A single humdrum example nicely demonstrates the problem. Recently, several news services reported the startling news that “a Facebook ‘Like’ [Is] Entitled to First Amendment Protection.” This sounded like some major development in the law with respect to the treatment of social media, an ever-growing force in our society and on cases generally. The headline told us the Fourth Circuit had done something remarkable, maybe treating social media as something distinctive subject to special rules. Was there now some new protection for this emerging force?

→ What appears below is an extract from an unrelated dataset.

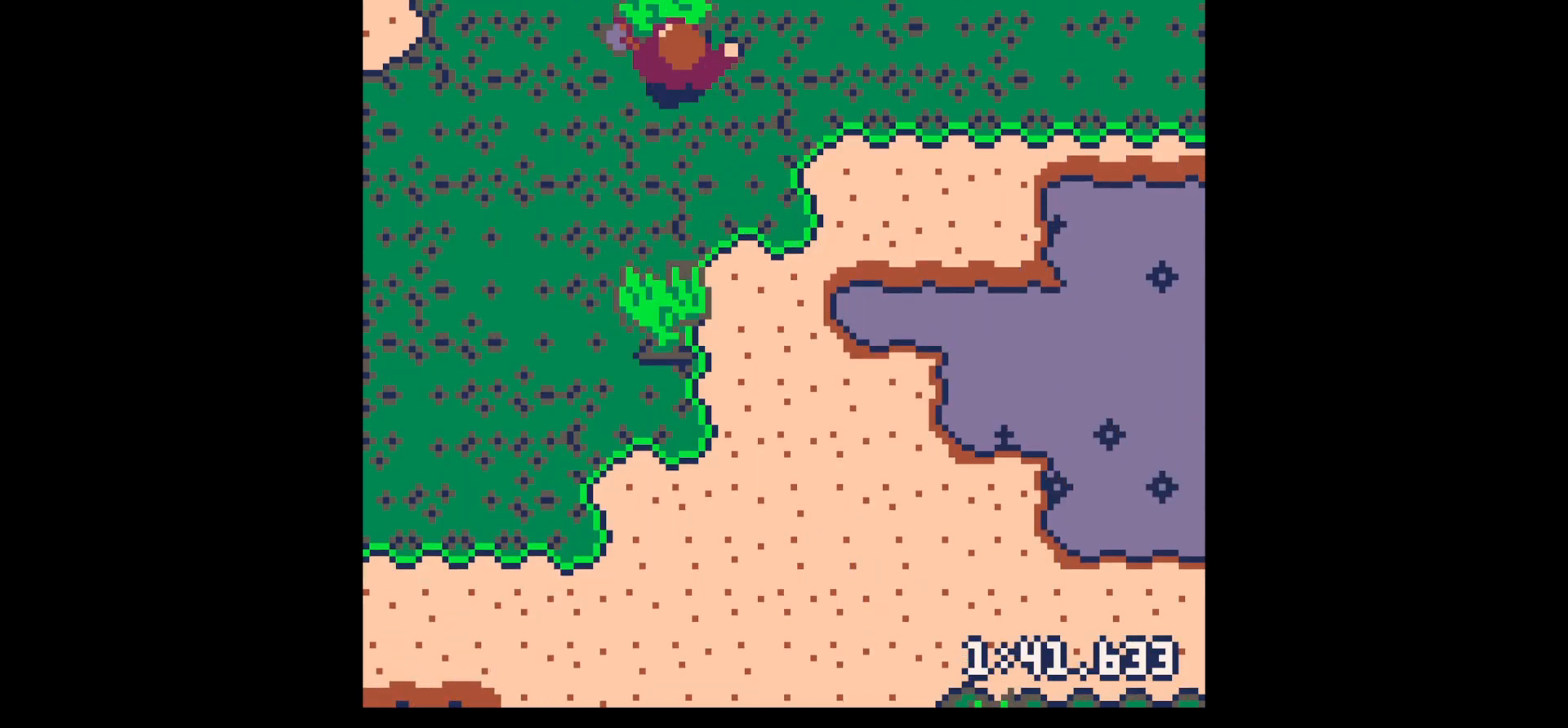
{"keys": ["up", "x"], "events": [[17, "x", "down"]]}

Certainly, you would be forgiven for thinking so. In fact, the case at issue, a decision by the Fourth Circuit in Bland v. Roberts, 730 F.3d 368 (4th Cir. 2013), is a snorer. It does little more than understand a Facebook “like” as speech, as clearly it is. A “like” is just a symbolic shorthand for the statement “I like this” or “I support this point of view.” There is nothing really serious in this. A thumbs-up electronically is no different from one in person. All kinds of physical activity of one sort or another have been found to be protected speech. It is difficult to see how an electronic representation of physical conduct should be treated differently.
There is no direct fault, of course, to be found in the headline, which accurately represents the subject matter of a part of the case. But the impression left by the headline and the reality of the case are very different indeed. The context is missing, and we may come away with an impression very different from the reality. An interested lawyer will follow up, looking behind any provocative headline, and the impression of something novel or different will quickly and quietly dissipate. But it is impossible to ignore the cumulative impact that the barrage of case headlines will have. The more senior lawyers are removed from doing research and young lawyers learn the law through search words, the greater the prospect of SportsCenter-like misunderstandings of that incredibly contextual fabric of the law. And the quality of our lawyering will remain at risk.